Exercise materials: Begin
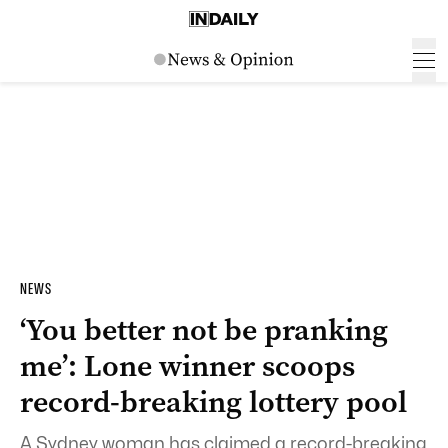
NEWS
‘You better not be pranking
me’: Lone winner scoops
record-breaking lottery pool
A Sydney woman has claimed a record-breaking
Exercise materials: End
Exercise materials: Begin
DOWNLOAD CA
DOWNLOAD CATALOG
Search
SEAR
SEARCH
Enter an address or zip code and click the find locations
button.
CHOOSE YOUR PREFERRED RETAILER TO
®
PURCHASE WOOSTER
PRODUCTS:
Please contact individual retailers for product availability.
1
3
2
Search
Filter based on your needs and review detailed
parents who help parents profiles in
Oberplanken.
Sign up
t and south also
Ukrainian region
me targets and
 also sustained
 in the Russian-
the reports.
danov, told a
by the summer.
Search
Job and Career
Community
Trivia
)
Exercise materials: End
#### [Task to carry out]
If a line of the data above contains "breaking", copy it out.

#### [Written answer]
record-breaking lottery pool
A Sydney woman has claimed a record-breaking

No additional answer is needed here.